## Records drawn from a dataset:
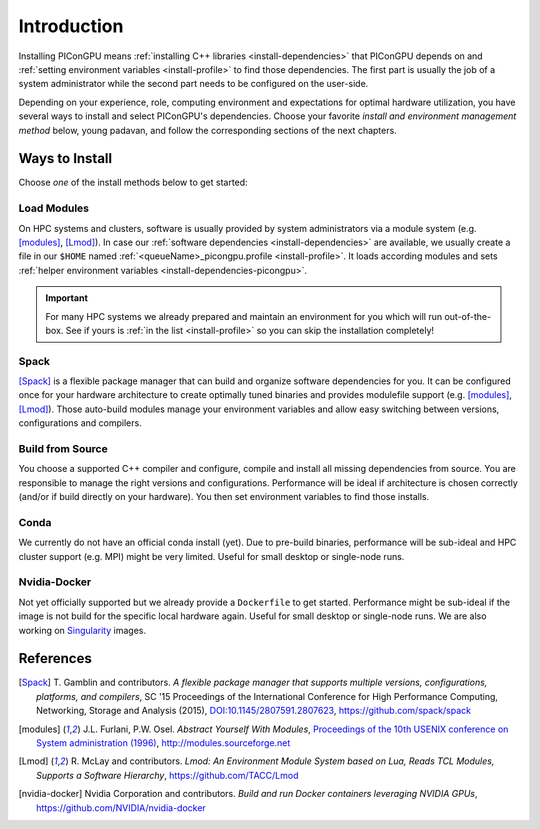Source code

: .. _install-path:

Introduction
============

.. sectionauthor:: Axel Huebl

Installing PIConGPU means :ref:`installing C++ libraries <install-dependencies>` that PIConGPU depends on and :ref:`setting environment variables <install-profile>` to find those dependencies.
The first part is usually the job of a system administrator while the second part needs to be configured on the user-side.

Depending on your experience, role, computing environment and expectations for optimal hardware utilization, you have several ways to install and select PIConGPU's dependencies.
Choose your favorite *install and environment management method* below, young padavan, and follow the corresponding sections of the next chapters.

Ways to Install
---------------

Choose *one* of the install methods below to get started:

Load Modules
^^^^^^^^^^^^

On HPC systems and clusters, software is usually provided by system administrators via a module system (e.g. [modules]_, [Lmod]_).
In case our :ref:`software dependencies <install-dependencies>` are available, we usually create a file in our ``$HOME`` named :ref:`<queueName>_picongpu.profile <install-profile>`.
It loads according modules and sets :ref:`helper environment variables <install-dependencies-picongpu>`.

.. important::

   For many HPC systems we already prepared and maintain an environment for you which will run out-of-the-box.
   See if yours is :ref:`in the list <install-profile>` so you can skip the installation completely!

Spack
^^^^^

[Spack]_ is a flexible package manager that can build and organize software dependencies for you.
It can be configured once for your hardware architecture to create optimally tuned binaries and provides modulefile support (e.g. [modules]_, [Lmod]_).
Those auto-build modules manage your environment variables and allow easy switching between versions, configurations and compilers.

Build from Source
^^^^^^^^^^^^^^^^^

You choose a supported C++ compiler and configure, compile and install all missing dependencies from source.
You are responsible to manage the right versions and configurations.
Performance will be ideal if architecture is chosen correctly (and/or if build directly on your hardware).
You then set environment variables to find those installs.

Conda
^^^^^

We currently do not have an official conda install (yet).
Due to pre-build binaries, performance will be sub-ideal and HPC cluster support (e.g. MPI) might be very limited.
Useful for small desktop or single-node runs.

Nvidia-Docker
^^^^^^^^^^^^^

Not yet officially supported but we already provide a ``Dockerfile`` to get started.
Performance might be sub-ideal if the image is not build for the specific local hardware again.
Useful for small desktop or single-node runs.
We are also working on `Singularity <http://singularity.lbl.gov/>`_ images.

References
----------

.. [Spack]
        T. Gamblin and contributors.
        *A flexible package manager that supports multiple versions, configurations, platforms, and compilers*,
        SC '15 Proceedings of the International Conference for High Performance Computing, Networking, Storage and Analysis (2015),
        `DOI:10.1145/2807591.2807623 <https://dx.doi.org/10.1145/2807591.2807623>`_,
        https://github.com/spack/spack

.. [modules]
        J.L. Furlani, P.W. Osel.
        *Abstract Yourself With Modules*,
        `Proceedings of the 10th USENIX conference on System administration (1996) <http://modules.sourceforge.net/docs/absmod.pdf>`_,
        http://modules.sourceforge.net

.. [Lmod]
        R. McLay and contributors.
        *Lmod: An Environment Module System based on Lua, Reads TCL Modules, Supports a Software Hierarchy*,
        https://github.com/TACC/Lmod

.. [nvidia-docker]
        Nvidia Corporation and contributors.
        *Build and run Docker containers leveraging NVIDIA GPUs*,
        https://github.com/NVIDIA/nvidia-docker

## The task:
All of the lines above must be printed again exactly, and no picture may appear in the copy.

## Answer below:
Source code

: .. _install-path:

Introduction
============

.. sectionauthor:: Axel Huebl

Installing PIConGPU means :ref:`installing C++ libraries <install-dependencies>` that PIConGPU depends on and :ref:`setting environment variables <install-profile>` to find those dependencies.
The first part is usually the job of a system administrator while the second part needs to be configured on the user-side.

Depending on your experience, role, computing environment and expectations for optimal hardware utilization, you have several ways to install and select PIConGPU's dependencies.
Choose your favorite *install and environment management method* below, young padavan, and follow the corresponding sections of the next chapters.

Ways to Install
---------------

Choose *one* of the install methods below to get started:

Load Modules
^^^^^^^^^^^^

On HPC systems and clusters, software is usually provided by system administrators via a module system (e.g. [modules]_, [Lmod]_).
In case our :ref:`software dependencies <install-dependencies>` are available, we usually create a file in our ``$HOME`` named :ref:`<queueName>_picongpu.profile <install-profile>`.
It loads according modules and sets :ref:`helper environment variables <install-dependencies-picongpu>`.

.. important::

   For many HPC systems we already prepared and maintain an environment for you which will run out-of-the-box.
   See if yours is :ref:`in the list <install-profile>` so you can skip the installation completely!

Spack
^^^^^

[Spack]_ is a flexible package manager that can build and organize software dependencies for you.
It can be configured once for your hardware architecture to create optimally tuned binaries and provides modulefile support (e.g. [modules]_, [Lmod]_).
Those auto-build modules manage your environment variables and allow easy switching between versions, configurations and compilers.

Build from Source
^^^^^^^^^^^^^^^^^

You choose a supported C++ compiler and configure, compile and install all missing dependencies from source.
You are responsible to manage the right versions and configurations.
Performance will be ideal if architecture is chosen correctly (and/or if build directly on your hardware).
You then set environment variables to find those installs.

Conda
^^^^^

We currently do not have an official conda install (yet).
Due to pre-build binaries, performance will be sub-ideal and HPC cluster support (e.g. MPI) might be very limited.
Useful for small desktop or single-node runs.

Nvidia-Docker
^^^^^^^^^^^^^

Not yet officially supported but we already provide a ``Dockerfile`` to get started.
Performance might be sub-ideal if the image is not build for the specific local hardware again.
Useful for small desktop or single-node runs.
We are also working on `Singularity <http://singularity.lbl.gov/>`_ images.

References
----------

.. [Spack]
        T. Gamblin and contributors.
        *A flexible package manager that supports multiple versions, configurations, platforms, and compilers*,
        SC '15 Proceedings of the International Conference for High Performance Computing, Networking, Storage and Analysis (2015),
        `DOI:10.1145/2807591.2807623 <https://dx.doi.org/10.1145/2807591.2807623>`_,
        https://github.com/spack/spack

.. [modules]
        J.L. Furlani, P.W. Osel.
        *Abstract Yourself With Modules*,
        `Proceedings of the 10th USENIX conference on System administration (1996) <http://modules.sourceforge.net/docs/absmod.pdf>`_,
        http://modules.sourceforge.net

.. [Lmod]
        R. McLay and contributors.
        *Lmod: An Environment Module System based on Lua, Reads TCL Modules, Supports a Software Hierarchy*,
        https://github.com/TACC/Lmod

.. [nvidia-docker]
        Nvidia Corporation and contributors.
        *Build and run Docker containers leveraging NVIDIA GPUs*,
        https://github.com/NVIDIA/nvidia-docker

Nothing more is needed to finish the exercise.